» **GIVEN PASSAGE**

--- START ---

I think we will find that the situation is the same in this country. Since 1955 we have had continual expressions of hope that nuclear power would become competitive on a pure cold economic comparison with more conventional power systems. If one reads the papers that have been published in the 15 years since then, one reads that nuclear power is not yet competitive, but that improved design, improved operation and reduced cost of fuel will in five to ten years make nuclear power competitive and more than competitive with the conventional plants based on fossil fuels. These hopes have not been realised. It has not stopped people continuing to express them up to the present time and we still see from time to time statements that in fact we must make a decision to go ahead now because in ten years time, by the time the plant is commissioned, nuclear power will be the cheapest of all forms of power. I am not expert in this field but I am certainly sceptical as to whether these hopes will be completely realised ten years from now any more than the hopes of 1955 were realised.
Certainly there has been an improvement in nuclear technology but this has been matched by improvements, not perhaps so spectacular, in the technology of more conventional power plants. Nuclear fuel costs have not been greatly reduced and I think the only thing that has narrowed the gap—I admit that it has been narrowed—is in fact that, even though nuclear fuel costs have not been substantially reduced, conventional fuel costs have certainly risen. I mentioned by quotation that one of the arguments used for nuclear power is that it will act as a deterrent to increases in the cost of conventional fuel. We read in our newspapers today that there is a very serious possibility, a very serious threat, that oil prices, which are the fuel prices which we are concerned with in this country for power purposes, are likely to rise substantially in the near future.
Indeed, even if we did not have this new situation, we must realise that we have had in the past few years a considerable rise in these fuel prices. The Korean war led to a big jump in the cost of oil. A slight recovery then occurred which was not completed when the Suez crisis put the cost of oil, not just of Suez oil but of oil all over the world, back up again. In more recent times we have had disturbances due to political events throughout the world. The Libyan coup, the Middle East crisis, all of these have been pushing up the price of oil and I do not think any of us will be sanguine enough to believe that the particular regions which we depend on for oil will have a happier political history, happier political chronicles, in the future than they have had in the past.

--- END ---

[Records from a collection]

--- START ---

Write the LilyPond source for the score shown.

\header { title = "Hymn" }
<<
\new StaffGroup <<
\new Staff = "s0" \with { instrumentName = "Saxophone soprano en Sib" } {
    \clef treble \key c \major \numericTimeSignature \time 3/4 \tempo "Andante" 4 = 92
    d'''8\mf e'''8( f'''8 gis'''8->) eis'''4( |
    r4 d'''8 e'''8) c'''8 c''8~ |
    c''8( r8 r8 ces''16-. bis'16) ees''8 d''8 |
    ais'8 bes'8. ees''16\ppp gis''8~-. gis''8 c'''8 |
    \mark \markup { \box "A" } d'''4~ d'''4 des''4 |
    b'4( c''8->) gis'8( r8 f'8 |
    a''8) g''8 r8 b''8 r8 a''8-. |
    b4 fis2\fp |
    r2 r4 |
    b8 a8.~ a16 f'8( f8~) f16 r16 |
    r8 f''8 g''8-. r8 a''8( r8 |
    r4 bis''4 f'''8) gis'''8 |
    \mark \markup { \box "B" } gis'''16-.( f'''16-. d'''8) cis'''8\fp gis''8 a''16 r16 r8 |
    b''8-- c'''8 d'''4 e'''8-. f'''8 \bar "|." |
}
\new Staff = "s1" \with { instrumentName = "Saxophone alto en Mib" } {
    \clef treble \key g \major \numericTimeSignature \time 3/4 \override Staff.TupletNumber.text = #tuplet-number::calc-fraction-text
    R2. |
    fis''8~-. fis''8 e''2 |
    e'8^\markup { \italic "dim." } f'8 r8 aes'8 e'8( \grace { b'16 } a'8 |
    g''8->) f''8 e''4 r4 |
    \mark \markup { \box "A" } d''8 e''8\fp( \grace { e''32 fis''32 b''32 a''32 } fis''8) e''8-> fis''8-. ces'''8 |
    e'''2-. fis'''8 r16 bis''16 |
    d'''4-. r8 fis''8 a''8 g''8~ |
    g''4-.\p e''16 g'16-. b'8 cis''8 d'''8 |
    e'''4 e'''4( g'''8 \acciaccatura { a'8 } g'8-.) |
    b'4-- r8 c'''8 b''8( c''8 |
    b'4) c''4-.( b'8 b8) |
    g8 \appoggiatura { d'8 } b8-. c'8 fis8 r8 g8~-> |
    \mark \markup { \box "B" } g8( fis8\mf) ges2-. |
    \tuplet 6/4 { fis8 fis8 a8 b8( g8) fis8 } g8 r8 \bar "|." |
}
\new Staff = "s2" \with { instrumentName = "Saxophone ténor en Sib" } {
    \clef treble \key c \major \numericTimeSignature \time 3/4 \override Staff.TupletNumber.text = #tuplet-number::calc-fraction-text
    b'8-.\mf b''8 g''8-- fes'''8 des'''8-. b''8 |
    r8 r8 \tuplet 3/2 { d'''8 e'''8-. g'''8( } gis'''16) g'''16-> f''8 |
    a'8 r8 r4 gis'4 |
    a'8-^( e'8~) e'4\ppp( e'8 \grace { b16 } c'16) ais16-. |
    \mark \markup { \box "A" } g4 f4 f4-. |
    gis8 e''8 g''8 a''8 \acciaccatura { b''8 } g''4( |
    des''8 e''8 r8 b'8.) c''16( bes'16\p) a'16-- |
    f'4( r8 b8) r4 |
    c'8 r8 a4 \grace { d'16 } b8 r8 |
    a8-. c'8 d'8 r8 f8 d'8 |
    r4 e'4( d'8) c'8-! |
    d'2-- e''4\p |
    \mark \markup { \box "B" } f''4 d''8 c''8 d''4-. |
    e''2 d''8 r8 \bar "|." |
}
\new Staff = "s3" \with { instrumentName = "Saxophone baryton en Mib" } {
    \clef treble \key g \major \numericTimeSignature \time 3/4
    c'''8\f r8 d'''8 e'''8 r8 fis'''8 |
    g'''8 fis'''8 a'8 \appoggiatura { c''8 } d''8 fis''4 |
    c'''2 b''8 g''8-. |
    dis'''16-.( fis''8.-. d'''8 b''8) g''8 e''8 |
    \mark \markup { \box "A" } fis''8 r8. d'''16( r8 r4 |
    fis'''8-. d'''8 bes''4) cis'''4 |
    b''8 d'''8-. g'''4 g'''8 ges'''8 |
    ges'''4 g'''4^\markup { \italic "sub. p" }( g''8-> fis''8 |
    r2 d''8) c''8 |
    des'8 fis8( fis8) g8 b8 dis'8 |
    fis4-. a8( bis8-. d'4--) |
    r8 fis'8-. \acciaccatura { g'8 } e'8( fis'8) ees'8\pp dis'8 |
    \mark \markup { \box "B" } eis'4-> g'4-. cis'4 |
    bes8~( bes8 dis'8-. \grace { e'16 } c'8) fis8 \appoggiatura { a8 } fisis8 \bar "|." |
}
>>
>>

--- END ---

» **YOUR TASK**
Quote the passage on nuclear power costs above, everything from "Indeed, even if" down to "in the past.".

» **RESPONSE AREA**
Indeed, even if we did not have this new situation, we must realise that we have had in the past few years a considerable rise in these fuel prices. The Korean war led to a big jump in the cost of oil. A slight recovery then occurred which was not completed when the Suez crisis put the cost of oil, not just of Suez oil but of oil all over the world, back up again. In more recent times we have had disturbances due to political events throughout the world. The Libyan coup, the Middle East crisis, all of these have been pushing up the price of oil and I do not think any of us will be sanguine enough to believe that the particular regions which we depend on for oil will have a happier political history, happier political chronicles, in the future than they have had in the past.